** SELECTED PASSAGE follows **
ALEX LAWSON: Thanks for having me.
SHARMINI PERIES: Alex, you were on the Hill today trying to get the attention of some critical senators here. Describe for us what happened.
ALEX LAWSON: We went to the Hill this morning to deliver over 300,000 petition signatures that we’ve gathered with a host of groups: Unite Here, Public Citizen, CREDO [Action], The Other 98%, just a few of them. This is just a small amount of the frustration that is out there in America about out of control drug prices. These petitions were specifically saying, “Do not vote to put the fox in charge of the henhouse.” Literally this is the guy who ran the company that skyrocketed the drug prices, and now they’re going to put him in charge of our healthcare system, including regulating the pharmaceutical industry. It’s just exactly the wrong way to go. Unless, unless your entire reason for doing it is to enrich the pharmaceutical industry at the expense of the public health so that you can cash out just like Alex Azar did the last time he worked for the public. He actually just cashed out and went directly into the industry that he was supposedly overseeing.
We delivered those petitions to three offices. Senator Manchin, Senator Heitkamp, and Senator Carper. We actually ran into Senator Manchin himself and were able to give him the petitions directly. Unfortunately he told us to our face that he was going to vote for him out of some bizarre belief that by voting to put the fox in charge of the hen house, he would be more able to somehow rein in the abuses, which doesn’t make any sense.
SHARMINI PERIES: All right. What now? This is a done deal now? Is that right?
** End of SELECTED PASSAGE **
** DATASET EXCERPTS follows **
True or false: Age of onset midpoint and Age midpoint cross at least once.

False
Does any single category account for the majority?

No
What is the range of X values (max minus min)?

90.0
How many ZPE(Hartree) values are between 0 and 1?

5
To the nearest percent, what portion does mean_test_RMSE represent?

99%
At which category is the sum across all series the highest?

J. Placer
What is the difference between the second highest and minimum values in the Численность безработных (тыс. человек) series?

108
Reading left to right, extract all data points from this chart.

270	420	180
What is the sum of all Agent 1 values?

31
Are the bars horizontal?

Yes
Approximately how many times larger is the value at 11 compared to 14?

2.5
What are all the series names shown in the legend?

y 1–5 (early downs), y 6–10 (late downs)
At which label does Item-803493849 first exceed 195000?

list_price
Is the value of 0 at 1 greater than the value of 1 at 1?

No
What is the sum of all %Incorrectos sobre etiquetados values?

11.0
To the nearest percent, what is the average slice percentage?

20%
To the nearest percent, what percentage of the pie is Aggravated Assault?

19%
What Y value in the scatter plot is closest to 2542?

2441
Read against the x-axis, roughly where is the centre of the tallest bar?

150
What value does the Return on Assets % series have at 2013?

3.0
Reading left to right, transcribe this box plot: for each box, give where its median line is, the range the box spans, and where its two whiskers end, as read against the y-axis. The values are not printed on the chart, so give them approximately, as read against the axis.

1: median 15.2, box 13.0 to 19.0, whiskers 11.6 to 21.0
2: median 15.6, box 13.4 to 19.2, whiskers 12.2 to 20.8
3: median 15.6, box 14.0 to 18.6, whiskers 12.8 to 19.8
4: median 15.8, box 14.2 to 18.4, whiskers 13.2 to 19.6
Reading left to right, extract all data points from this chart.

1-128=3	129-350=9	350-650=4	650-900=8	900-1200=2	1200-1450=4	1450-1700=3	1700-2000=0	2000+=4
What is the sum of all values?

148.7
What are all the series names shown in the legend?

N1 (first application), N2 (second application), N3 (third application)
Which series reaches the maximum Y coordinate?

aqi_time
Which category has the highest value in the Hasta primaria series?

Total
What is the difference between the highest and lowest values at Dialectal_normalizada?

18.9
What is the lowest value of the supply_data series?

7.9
** End of DATASET EXCERPTS **
EXERCISE REQUIREMENTS:
Write the next part of the interview on the drug-price petitions delivered to senators, beginning after its final sentence. The lines have no connection to the text.

OUTPUT BELOW:
ALEX LAWSON: It is. He’s been confirmed. By 55 votes. You had six Democratic senators and an independent, Angus King, who caucuses with the Democrats, vote for him, along with all the Republicans, except for Rand Paul who voted against him, and then McCain and Corker who were not present. But this is done. He’s confirmed. He is the secretary of HHS. As hard as it was to find someone who is worse than Tom Price for that position, the Trump administration managed to do it.
SHARMINI PERIES: Alex, while you were on the Hill, you had an exchange with Senator Manchin. Let’s have a look.
ALEX LAWSON: Senator, can we deliver these petitions to you to vote no on Alex Azar this afternoon when he comes up?
Senator Manchin: Oh okay. Well, I’m going to vote for Alex, because I’ve got a commitment to fight the opiate epidemic that’s killing my state.
ALEX LAWSON: Alex Azar, when he was at Eli Lilly worked in collusion with other pharmaceutical companies to skyrocket the price of insulin. We do not think he can be trusted.
Senator Manchin: Is that on insulin?
ALEX LAWSON: On insulin, yeah.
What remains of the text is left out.